Borussia: Colautti, Cacau, Tore und auslaufende Verträge
VON KARSTEN KELLERMANN - zuletzt aktualisiert: 23.02.2010 - 08:29Fussball Stürmer müssen Egoisten sein. Im mannschaftsdienlichen Maß natürlich, doch vor dem Tor, da gibt es eigentlich nur: rein oder nicht rein. Roberto Colautti ist dieser Egoismus zuweilen abgegangen während seiner Zeit bei Borussia. Die Eiseskälte kurz vor dem Ziel, der unbedingte Wille, das Tor zu machen, all das lebte er oft nicht aus. Und jetzt das: Raúl Bobadillas Flugkopfball, das kann man nach reichlicher Betrachtung der Fernsehbilder wohl sagen, der wäre zum 2:0 für Borussia ins Hoffenheimer Tor geflogen. Doch Colautti, 27, stubste den Ball nochmal an und bugsierte ihn über die Linie. Aus, geschätzt, 80 Zentimetern.

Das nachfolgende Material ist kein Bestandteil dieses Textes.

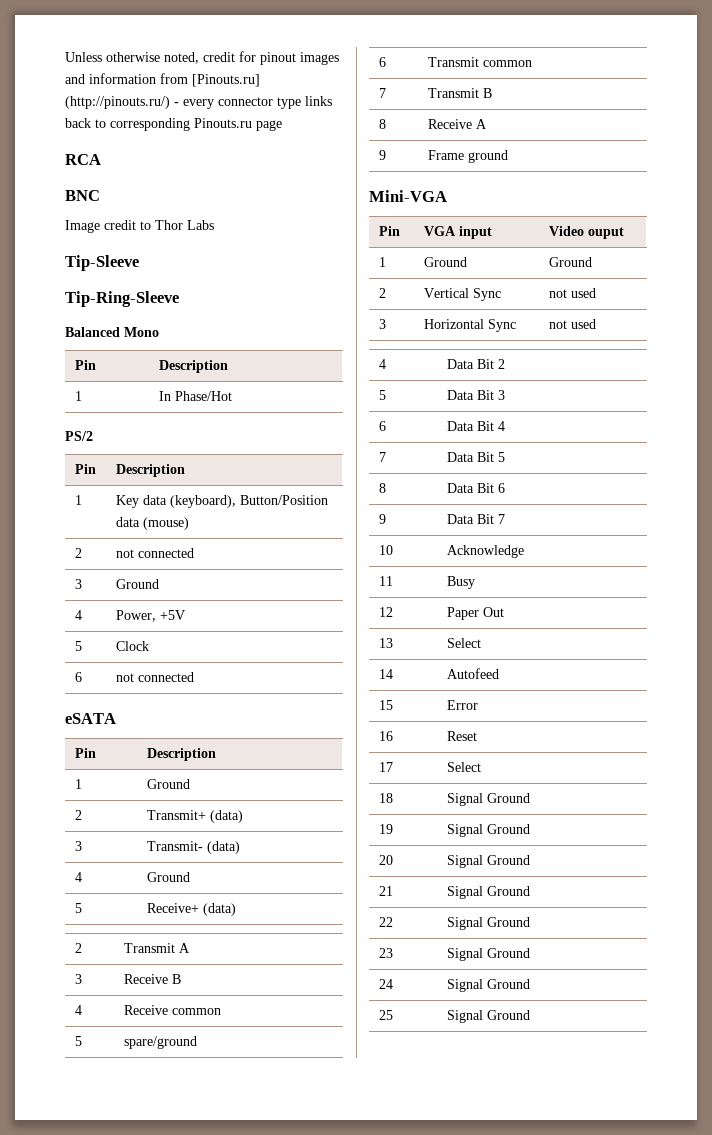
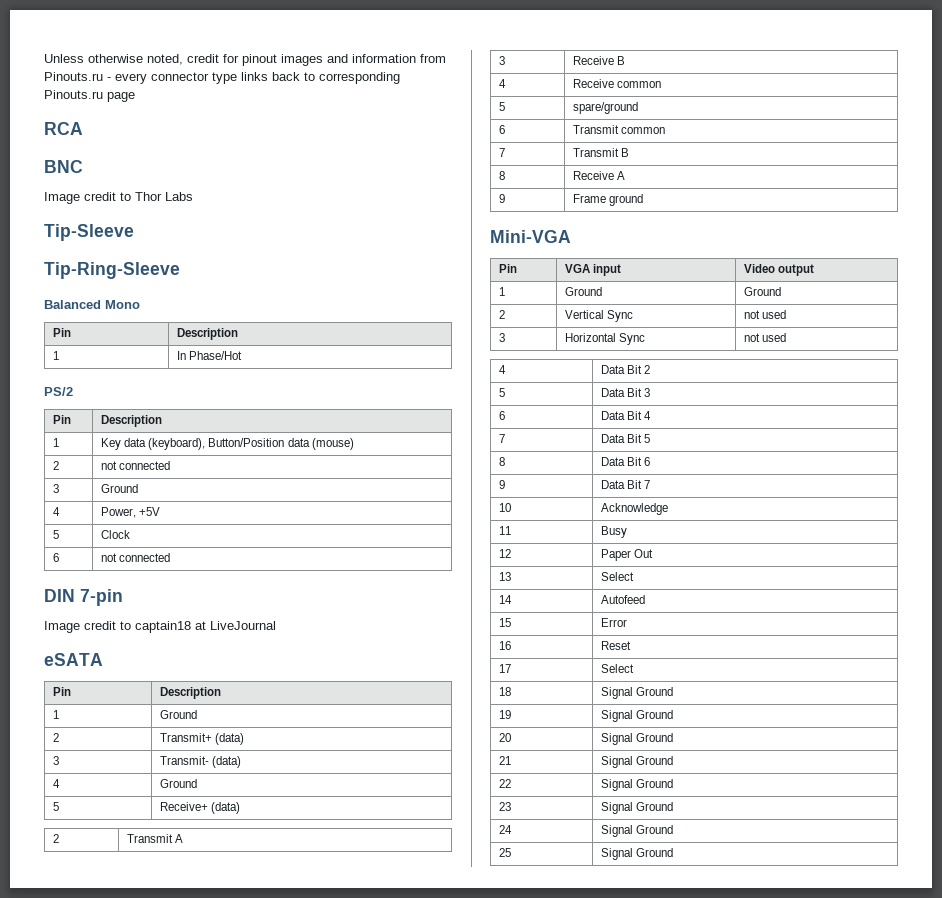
[192,74,260,87] [65,96,170,109] [Pinouts.ru] (http://pinouts.ru/) -> [44,72,103,81] Pinouts.ru
(194, 677) none -> [44,589,123,606] [44,621,276,633] // DIN 7-pin // Image credit to captain18 at LiveJournal
[587,227,624,239] ouput -> [778,264,815,276] output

Bobadilla war nicht erfreut darüber, dass der Kollege ihm das sichere Tor wegnahm. Dem 22-Jährigen hätte sein vierter Treffer gut getan, zumal in einem Spiel, das nicht wirklich das seine war. Darum herrscht derzeit Funkstille zwischen den Argentiniern: zwei Torjäger-Egoismen prallen aufeinander. "Ich bin Stürmer. Da muss ich den Ball ins Tor schieben, wenn ich so nah dran bin", verteidigt Colautti seinen dritten Einschuss in den letzten vier Spielen. Macht fünf Tore bei 15 Einsätzen – damit ist er Borussias effektivster Stürmer.
Diese Quote rundet den guten Eindruck ab, den Michael Frontzeck von seinem "Laufstürmer" hat, der, ob der "flachen MittelfeldVier" mit zwei Außen, als hängende Spitze Mittelfeld und Angriff verbindet. "Ich versuche immer auch defensiv zu arbeiten und meine taktischen Aufgaben zu erfüllen", sagt Colautti. Er spürt das Vertrauen seines Trainers, "das ist für einen Spieler wichtig". Mit "vollem Einsatz" und Toren zahlt er es zurück – zumindest bis Ende Juni. Dann endet Colauttis Vertrag, und noch gab es keine Gespräche über eine weitere gemeinsame Zukunft. "Ich warte ab, bis Borussia auf mich zukommt", sagt Colautti, dem auch Anfragen anderer Klubs vorliegen. Er könnte beispielsweise zurück nach Israel gehen, dort hätte er wohl eine Stammplatz-Garantie.
Eberl und Frontzeck wissen, was sie an Colautti haben. Er ist ein kompletter Stürmer, spiel- und kopfballstark. Und nun auch noch einer, der trifft. "Tore sind für einen Stürmer das beste Argument. Wir entscheiden aber erst im März, ob wir den Vertrag verlängern", sagt Sportdirektor Max Eberl. Generell prüft er, ob das vorhandene Personal das Projekt Borussia nach vorn bringen kann – oder eher Spieler, die geholt werden. So soll sich Borussia beim VfB Stuttgart nach Angreifer Cacau (28) erkundigt haben. Der deutsche Nationalspieler ist tortechnisch wie Colautti im Aufwärtstrend, er machte zuletzt fünf Tore in drei Spielen, vier davon indes beim 5:1 des VfB in Köln. Noch etwas hat er mit dem Borussen gemeinsam: Sein Vertrag in Stuttgart läuft im Sommer aus.